Saved entries:
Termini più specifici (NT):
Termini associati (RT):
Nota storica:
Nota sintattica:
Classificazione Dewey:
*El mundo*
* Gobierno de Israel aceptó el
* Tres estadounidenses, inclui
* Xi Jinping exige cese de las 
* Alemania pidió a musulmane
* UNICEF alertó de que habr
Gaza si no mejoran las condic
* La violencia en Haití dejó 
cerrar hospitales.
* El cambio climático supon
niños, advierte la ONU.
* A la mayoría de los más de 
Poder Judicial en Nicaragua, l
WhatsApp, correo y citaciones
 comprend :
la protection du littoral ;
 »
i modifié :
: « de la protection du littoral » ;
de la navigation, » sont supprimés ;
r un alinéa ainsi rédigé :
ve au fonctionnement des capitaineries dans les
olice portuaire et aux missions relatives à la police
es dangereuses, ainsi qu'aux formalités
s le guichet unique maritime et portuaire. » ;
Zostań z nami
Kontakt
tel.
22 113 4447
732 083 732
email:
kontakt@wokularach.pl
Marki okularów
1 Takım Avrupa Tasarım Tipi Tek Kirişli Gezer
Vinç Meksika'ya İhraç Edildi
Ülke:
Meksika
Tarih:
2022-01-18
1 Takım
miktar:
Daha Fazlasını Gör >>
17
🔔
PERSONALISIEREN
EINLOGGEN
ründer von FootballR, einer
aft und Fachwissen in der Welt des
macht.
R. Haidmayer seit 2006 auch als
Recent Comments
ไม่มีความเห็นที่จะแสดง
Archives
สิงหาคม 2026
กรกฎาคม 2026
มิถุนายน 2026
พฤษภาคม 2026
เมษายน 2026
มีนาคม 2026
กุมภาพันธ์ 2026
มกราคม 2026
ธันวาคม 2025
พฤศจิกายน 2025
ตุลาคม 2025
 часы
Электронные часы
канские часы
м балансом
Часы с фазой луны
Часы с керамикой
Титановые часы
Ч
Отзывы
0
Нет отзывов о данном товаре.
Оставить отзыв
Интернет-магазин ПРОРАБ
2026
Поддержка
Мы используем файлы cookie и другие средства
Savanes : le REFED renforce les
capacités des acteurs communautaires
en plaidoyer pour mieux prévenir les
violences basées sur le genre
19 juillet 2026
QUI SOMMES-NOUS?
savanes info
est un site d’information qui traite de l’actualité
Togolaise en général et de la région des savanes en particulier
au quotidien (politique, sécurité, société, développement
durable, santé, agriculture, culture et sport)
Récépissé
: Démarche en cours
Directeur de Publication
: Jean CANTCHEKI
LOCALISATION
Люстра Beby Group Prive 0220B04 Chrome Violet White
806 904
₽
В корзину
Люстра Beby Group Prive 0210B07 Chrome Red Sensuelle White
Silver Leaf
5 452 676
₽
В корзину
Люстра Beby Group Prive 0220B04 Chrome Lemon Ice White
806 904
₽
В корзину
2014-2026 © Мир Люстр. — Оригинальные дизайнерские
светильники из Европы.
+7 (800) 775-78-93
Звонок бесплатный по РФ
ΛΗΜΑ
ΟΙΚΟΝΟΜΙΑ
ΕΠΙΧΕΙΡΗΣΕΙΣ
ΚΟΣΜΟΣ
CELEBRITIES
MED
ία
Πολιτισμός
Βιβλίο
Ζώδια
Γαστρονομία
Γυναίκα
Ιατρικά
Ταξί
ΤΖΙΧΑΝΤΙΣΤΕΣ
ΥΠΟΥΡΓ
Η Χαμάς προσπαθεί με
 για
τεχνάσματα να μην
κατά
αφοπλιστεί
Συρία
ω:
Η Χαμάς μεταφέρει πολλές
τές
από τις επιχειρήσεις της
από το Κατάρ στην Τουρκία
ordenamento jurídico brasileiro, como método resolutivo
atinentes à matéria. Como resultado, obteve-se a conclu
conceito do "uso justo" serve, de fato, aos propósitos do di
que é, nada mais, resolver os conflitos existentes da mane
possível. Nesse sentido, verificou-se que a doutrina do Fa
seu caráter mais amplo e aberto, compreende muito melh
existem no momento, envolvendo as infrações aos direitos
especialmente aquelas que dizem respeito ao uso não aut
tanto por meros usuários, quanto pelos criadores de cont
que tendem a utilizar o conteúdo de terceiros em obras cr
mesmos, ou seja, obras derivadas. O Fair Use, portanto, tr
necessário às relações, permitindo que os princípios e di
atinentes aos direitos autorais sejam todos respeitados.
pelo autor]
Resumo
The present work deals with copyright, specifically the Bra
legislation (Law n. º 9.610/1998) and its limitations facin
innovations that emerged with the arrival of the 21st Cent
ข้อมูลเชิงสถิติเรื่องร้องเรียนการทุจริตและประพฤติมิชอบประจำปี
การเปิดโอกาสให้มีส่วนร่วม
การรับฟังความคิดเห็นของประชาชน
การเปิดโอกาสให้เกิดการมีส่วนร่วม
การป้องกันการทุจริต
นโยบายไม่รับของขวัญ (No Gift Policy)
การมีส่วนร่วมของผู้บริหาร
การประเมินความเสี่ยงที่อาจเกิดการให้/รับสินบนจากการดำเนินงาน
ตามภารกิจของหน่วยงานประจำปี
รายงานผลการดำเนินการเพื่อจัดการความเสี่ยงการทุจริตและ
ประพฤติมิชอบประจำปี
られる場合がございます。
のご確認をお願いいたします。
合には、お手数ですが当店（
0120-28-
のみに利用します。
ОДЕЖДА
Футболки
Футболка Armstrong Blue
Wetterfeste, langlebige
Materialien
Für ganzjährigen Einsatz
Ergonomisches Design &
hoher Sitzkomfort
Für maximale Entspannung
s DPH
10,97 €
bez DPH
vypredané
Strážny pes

● **Work to complete**
A verbatim copy of every entry is needed.

● **The completed task**
Termini più specifici (NT):
Termini associati (RT):
Nota storica:
Nota sintattica:
Classificazione Dewey:
*El mundo*
* Gobierno de Israel aceptó el
* Tres estadounidenses, inclui
* Xi Jinping exige cese de las 
* Alemania pidió a musulmane
* UNICEF alertó de que habr
Gaza si no mejoran las condic
* La violencia en Haití dejó 
cerrar hospitales.
* El cambio climático supon
niños, advierte la ONU.
* A la mayoría de los más de 
Poder Judicial en Nicaragua, l
WhatsApp, correo y citaciones
 comprend :
la protection du littoral ;
 »
i modifié :
: « de la protection du littoral » ;
de la navigation, » sont supprimés ;
r un alinéa ainsi rédigé :
ve au fonctionnement des capitaineries dans les
olice portuaire et aux missions relatives à la police
es dangereuses, ainsi qu'aux formalités
s le guichet unique maritime et portuaire. » ;
Zostań z nami
Kontakt
tel.
22 113 4447
732 083 732
email:
kontakt@wokularach.pl
Marki okularów
1 Takım Avrupa Tasarım Tipi Tek Kirişli Gezer
Vinç Meksika'ya İhraç Edildi
Ülke:
Meksika
Tarih:
2022-01-18
1 Takım
miktar:
Daha Fazlasını Gör >>
17
🔔
PERSONALISIEREN
EINLOGGEN
ründer von FootballR, einer
aft und Fachwissen in der Welt des
macht.
R. Haidmayer seit 2006 auch als
Recent Comments
ไม่มีความเห็นที่จะแสดง
Archives
สิงหาคม 2026
กรกฎาคม 2026
มิถุนายน 2026
พฤษภาคม 2026
เมษายน 2026
มีนาคม 2026
กุมภาพันธ์ 2026
มกราคม 2026
ธันวาคม 2025
พฤศจิกายน 2025
ตุลาคม 2025
 часы
Электронные часы
канские часы
м балансом
Часы с фазой луны
Часы с керамикой
Титановые часы
Ч
Отзывы
0
Нет отзывов о данном товаре.
Оставить отзыв
Интернет-магазин ПРОРАБ
2026
Поддержка
Мы используем файлы cookie и другие средства
Savanes : le REFED renforce les
capacités des acteurs communautaires
en plaidoyer pour mieux prévenir les
violences basées sur le genre
19 juillet 2026
QUI SOMMES-NOUS?
savanes info
est un site d’information qui traite de l’actualité
Togolaise en général et de la région des savanes en particulier
au quotidien (politique, sécurité, société, développement
durable, santé, agriculture, culture et sport)
Récépissé
: Démarche en cours
Directeur de Publication
: Jean CANTCHEKI
LOCALISATION
Люстра Beby Group Prive 0220B04 Chrome Violet White
806 904
₽
В корзину
Люстра Beby Group Prive 0210B07 Chrome Red Sensuelle White
Silver Leaf
5 452 676
₽
В корзину
Люстра Beby Group Prive 0220B04 Chrome Lemon Ice White
806 904
₽
В корзину
2014-2026 © Мир Люстр. — Оригинальные дизайнерские
светильники из Европы.
+7 (800) 775-78-93
Звонок бесплатный по РФ
ΛΗΜΑ
ΟΙΚΟΝΟΜΙΑ
ΕΠΙΧΕΙΡΗΣΕΙΣ
ΚΟΣΜΟΣ
CELEBRITIES
MED
ία
Πολιτισμός
Βιβλίο
Ζώδια
Γαστρονομία
Γυναίκα
Ιατρικά
Ταξί
ΤΖΙΧΑΝΤΙΣΤΕΣ
ΥΠΟΥΡΓ
Η Χαμάς προσπαθεί με
 για
τεχνάσματα να μην
κατά
αφοπλιστεί
Συρία
ω:
Η Χαμάς μεταφέρει πολλές
τές
από τις επιχειρήσεις της
από το Κατάρ στην Τουρκία
ordenamento jurídico brasileiro, como método resolutivo
atinentes à matéria. Como resultado, obteve-se a conclu
conceito do "uso justo" serve, de fato, aos propósitos do di
que é, nada mais, resolver os conflitos existentes da mane
possível. Nesse sentido, verificou-se que a doutrina do Fa
seu caráter mais amplo e aberto, compreende muito melh
existem no momento, envolvendo as infrações aos direitos
especialmente aquelas que dizem respeito ao uso não aut
tanto por meros usuários, quanto pelos criadores de cont
que tendem a utilizar o conteúdo de terceiros em obras cr
mesmos, ou seja, obras derivadas. O Fair Use, portanto, tr
necessário às relações, permitindo que os princípios e di
atinentes aos direitos autorais sejam todos respeitados.
pelo autor]
Resumo
The present work deals with copyright, specifically the Bra
legislation (Law n. º 9.610/1998) and its limitations facin
innovations that emerged with the arrival of the 21st Cent
ข้อมูลเชิงสถิติเรื่องร้องเรียนการทุจริตและประพฤติมิชอบประจำปี
การเปิดโอกาสให้มีส่วนร่วม
การรับฟังความคิดเห็นของประชาชน
การเปิดโอกาสให้เกิดการมีส่วนร่วม
การป้องกันการทุจริต
นโยบายไม่รับของขวัญ (No Gift Policy)
การมีส่วนร่วมของผู้บริหาร
การประเมินความเสี่ยงที่อาจเกิดการให้/รับสินบนจากการดำเนินงาน
ตามภารกิจของหน่วยงานประจำปี
รายงานผลการดำเนินการเพื่อจัดการความเสี่ยงการทุจริตและ
ประพฤติมิชอบประจำปี
られる場合がございます。
のご確認をお願いいたします。
合には、お手数ですが当店（
0120-28-
のみに利用します。
ОДЕЖДА
Футболки
Футболка Armstrong Blue
Wetterfeste, langlebige
Materialien
Für ganzjährigen Einsatz
Ergonomisches Design &
hoher Sitzkomfort
Für maximale Entspannung
s DPH
10,97 €
bez DPH
vypredané
Strážny pes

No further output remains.